Diamond-Blackfan anemia, also known as acquired pure red cell aplasia, is usually diagnosed when a child is less than a year old. It’s caused by changes, or mutations, in their genes, which are the building blocks of DNA. Sometimes the genetic mutation is passed down from one parent to a child. But sometimes the genes change on their own.
About half of DBA cases have a known genetic cause, but some people don’t know what causes their DBA.
Symptoms of DBA
People with DBA have many of the same symptoms as other types of anemia, including fatigue, pale skin, and weakness.
Some children born with DBA also have physical effects to their face and body, such as:
- A small head
- Wide eyes and a flat nose
- Small, low ears
- Small bottom jaw
- Short, webbed neck
- Small shoulder blades
- Abnormal thumbs
- Cleft palate or lip
Other symptoms of DBA can include kidney problems, heart defects, and eye problems such as cataracts and glaucoma. Boys can also have hypospadias, a defect that is there from birth, where the opening for their urinary tract isn’t at the tip of their penis.
How Is It Diagnosed?
Your doctor can use several tests to find out if your child has DBA, usually before age 1. Children with DBA have a low number of red blood cells, but normal white blood cells and platelets.
Your doctor will likely take a complete blood count, or CBC. It’s a blood test that looks at different parts of blood. This test measures several things, including:
- The number of red blood cells, white blood cells, and platelets
- A protein in red blood cells that carries oxygen, called hemoglobin
- The amount of space the red blood cells take up in blood, or hematocrit
- The size of the red blood cells
A few other blood tests your doctor can use to help diagnose DBA include:
Reticulocyte count. This test measures the number of young red blood cells. It can tell whether your child’s bone marrow is making enough red blood cells.
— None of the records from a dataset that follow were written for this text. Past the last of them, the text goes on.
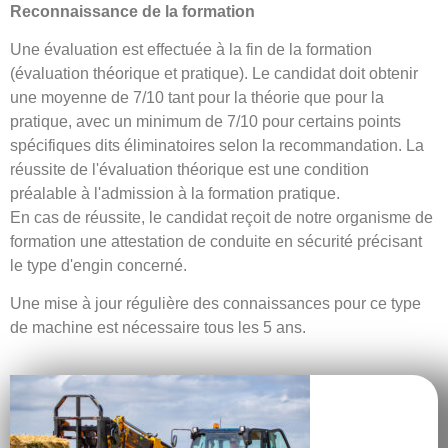
Reconnaissance de la formation
Une évaluation est effectuée à la fin de la formation
(évaluation théorique et pratique). Le candidat doit obtenir
une moyenne de 7/10 tant pour la théorie que pour la
pratique, avec un minimum de 7/10 pour certains points
spécifiques dits éliminatoires selon la recommandation. La
réussite de l'évaluation théorique est une condition
préalable à l'admission à la formation pratique.
En cas de réussite, le candidat reçoit de notre organisme de
formation une attestation de conduite en sécurité précisant
le type d'engin concerné.
Une mise à jour régulière des connaissances pour ce type
de machine est nécessaire tous les 5 ans.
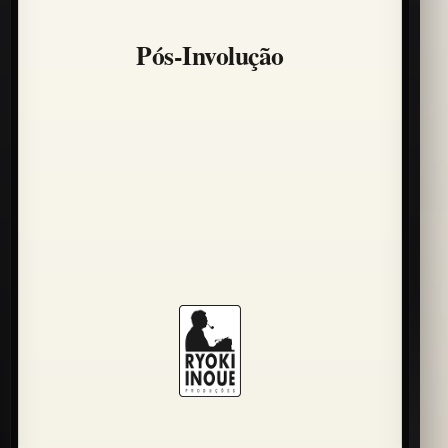
Pós-Involução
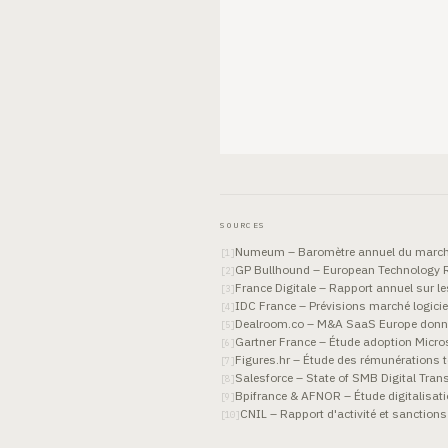
SOURCES
Numeum – Baromètre annuel du march
[
1
]
GP Bullhound – European Technology 
[
2
]
France Digitale – Rapport annuel sur l
[
3
]
IDC France – Prévisions marché logici
[
4
]
Dealroom.co – M&A SaaS Europe don
[
5
]
Gartner France – Étude adoption Micro
[
6
]
Figures.hr – Étude des rémunérations 
[
7
]
Salesforce – State of SMB Digital Tra
[
8
]
Bpifrance & AFNOR – Étude digitalisat
[
9
]
CNIL – Rapport d'activité et sanctio
[
10
]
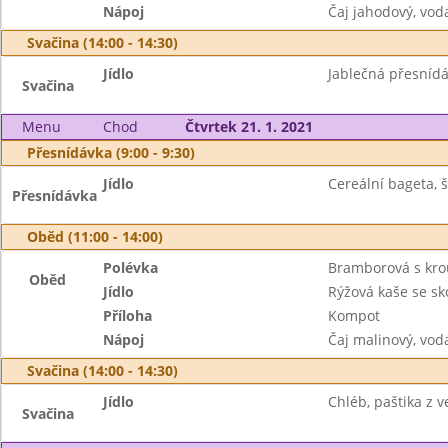
Nápoj
Čaj jahodový, vod
Svačina (14:00 - 14:30)
Jídlo
Jablečná přesnídá
Svačina
Menu
Chod
Čtvrtek 21. 1. 2021
Přesnídávka (9:00 - 9:30)
Jídlo
Cereální bageta, 
Přesnídávka
Oběd (11:00 - 14:00)
Polévka
Bramborová s kr
Oběd
Jídlo
Rýžová kaše se sko
Příloha
Kompot
Nápoj
Čaj malinový, vod
Svačina (14:00 - 14:30)
Jídlo
Chléb, paštika z ve
Svačina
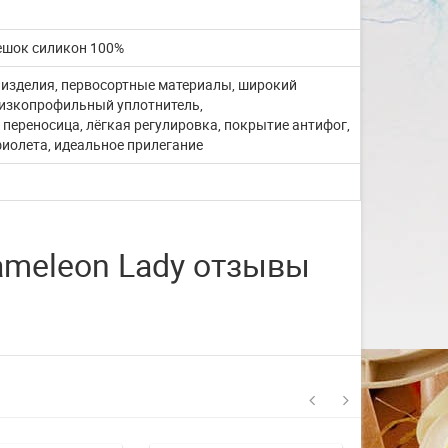
со с...
мешок силикон 100%
Изготовление на заказ шапочек для
 изделия, первосортные материалы, широкий
плавания со своим логотипом или
изкопрофильный уплотнитель,
рисунком. ...
ереносица, лёгкая регулировка, покрытие антифог,
ЧИТАТЬ ДАЛЬШЕ
фиолета, идеальное прилегание
ameleon Lady отзывы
Erythrocyte adenosine deaminase (eADA) levels. About 80% of people with DBA have high levels of an enzyme called erythrocyte adenosine deaminase. This test measures the erythrocyte adenosine deaminase levels (eADA) in your child’s blood.
Fetal hemoglobin levels. Fetal hemoglobin is the type of hemoglobin babies have while in the womb. After birth, levels of this hemoglobin should drop. Many children with DBA still have high levels of fetal hemoglobin, even as they get older.
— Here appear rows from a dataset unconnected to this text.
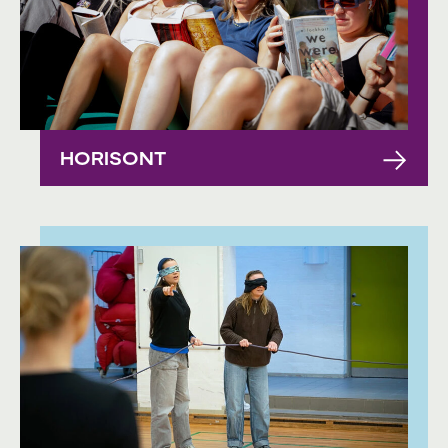
HORISONT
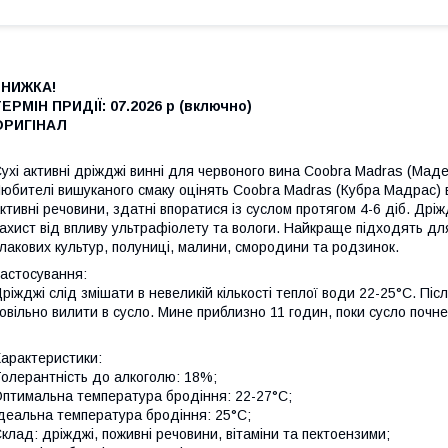
ЗНИЖКА!
ЕРМІН ПРИДІЇ: 07.2026 р (включно)
ОРИГІНАЛ
ухі активні дріжджі винні для червоного вина Coobra Madras (Маде
юбителі вишуканого смаку оцінять Coobra Madras (Кубра Мадрас) в
ктивні речовини, здатні впоратися із суслом протягом 4-6 діб. Др
ахист від впливу ультрафіолету та вологи. Найкраще підходять дл
лакових культур, полуниці, малини, смородини та родзинок.
астосування:
ріжджі слід змішати в невеликій кількості теплої води 22-25°C. Після
овільно вилити в сусло. Мине приблизно 11 годин, поки сусло почн
арактеристики:
олерантність до алкоголю: 18%;
птимальна температура бродіння: 22-27°C;
деальна температура бродіння: 25°C;
клад: дріжджі, поживні речовини, вітаміни та пектоензими;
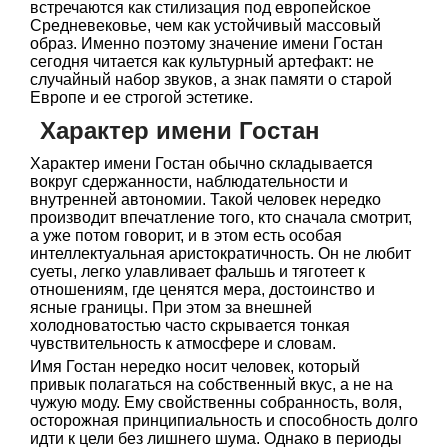
встречаются как стилизация под европейское
Средневековье, чем как устойчивый массовый
образ. Именно поэтому значение имени Гостан
сегодня читается как культурный артефакт: не
случайный набор звуков, а знак памяти о старой
Европе и ее строгой эстетике.
Характер имени Гостан
Характер имени Гостан обычно складывается
вокруг сдержанности, наблюдательности и
внутренней автономии. Такой человек нередко
производит впечатление того, кто сначала смотрит,
а уже потом говорит, и в этом есть особая
интеллектуальная аристократичность. Он не любит
суеты, легко улавливает фальшь и тяготеет к
отношениям, где ценятся мера, достоинство и
ясные границы. При этом за внешней
холодноватостью часто скрывается тонкая
чувствительность к атмосфере и словам.
Имя Гостан нередко носит человек, который
привык полагаться на собственный вкус, а не на
чужую моду. Ему свойственны собранность, воля,
осторожная принципиальность и способность долго
идти к цели без лишнего шума. Однако в периоды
Bone marrow aspiration and biopsy. During this test, a small amount of cells and fluid are removed from the bone marrow with a needle. A technician looks at the samples to see how many red blood cells and other cells are in the marrow, and how healthy they are. Children with DBA will have fewer than normal healthy red blood cells in their bone marrow.
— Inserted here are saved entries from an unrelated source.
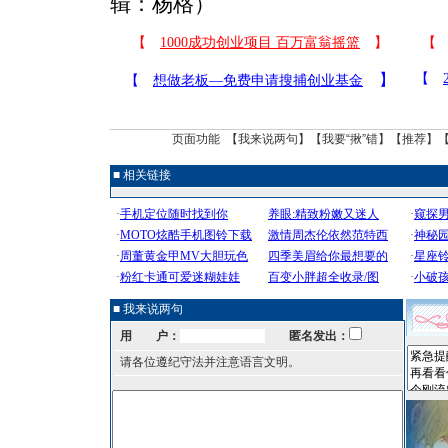
辑：杨格）
页面功能 【
我来说两句
】【
我要“揪”错
】【
推荐
】
■ 相关链接
■ 我来说两句
用 户：
匿名发出：
请各位遵纪守法并注意语言文明。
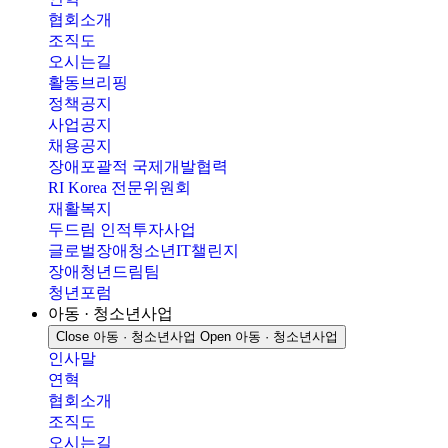
협회소개
조직도
오시는길
활동브리핑
정책공지
사업공지
채용공지
장애포괄적 국제개발협력
RI Korea 전문위원회
재활복지
두드림 인적투자사업
글로벌장애청소년IT챌린지
장애청년드림팀
청년포럼
아동 · 청소년사업
Close 아동 · 청소년사업
Open 아동 · 청소년사업
인사말
연혁
협회소개
조직도
오시는길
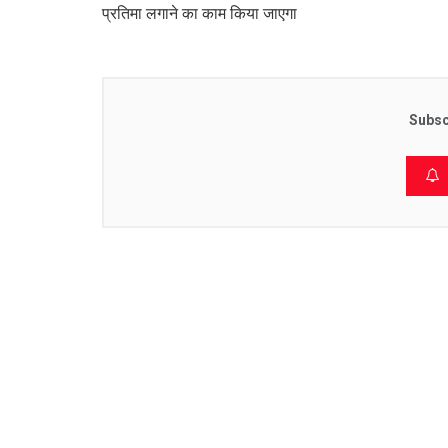
प्रतिमा लगाने का काम किया जाएगा
Subsc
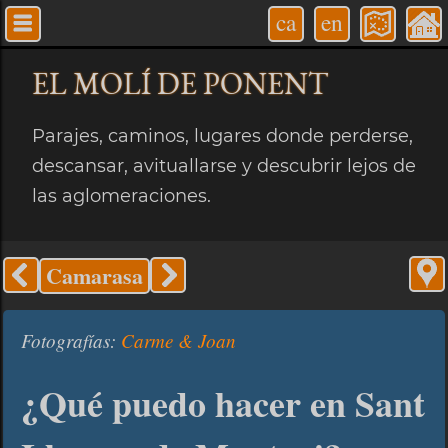
ca
en
EL MOLÍ
DE PONENT
Parajes, caminos, lugares donde perderse,
descansar, avituallarse y descubrir lejos de
las aglomeraciones.
Camarasa
Fotografías:
Carme & Joan
¿Qué puedo hacer en Sant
Genetic tests. These tests check for DBA genes, or genes for other types of anemia that are passed from parents to children.
What Are the Complications of DBA?
People with DBA are more likely to end up with certain diseases and conditions, including cancer of the blood and bone marrow (acute myeloid leukemia), bone cancer (osteosarcoma), and other disorders in which the bone marrow doesn't make enough healthy blood cells (myelodysplastic syndrome).
Treatments
Children diagnosed with DBA are able to live long lives with medical treatment. And some go into complete remission, meaning the symptoms disappear for a time.
Two common treatments are blood transfusion therapy and corticosteroid medication. Some people might also consider a bone marrow transplant, although it is riskier. And finding a matching donor is often difficult. You should discuss all options with your doctor.
Corticosteroid drugs. Medications like prednisone (Rayos, Sterapred) can help make bone marrow produce more red blood cells.
Blood transfusion. If steroid drugs don't work, or your child’s anemia becomes more severe, a blood transfusion is an option. Whole blood or red blood cells from a healthy donor can take the place of the blood cells your child’s body isn't making.
Bone marrow/stem cell transplant. This treatment replaces damaged bone marrow with healthy stem cells from a donor. It is the only cure for DBA.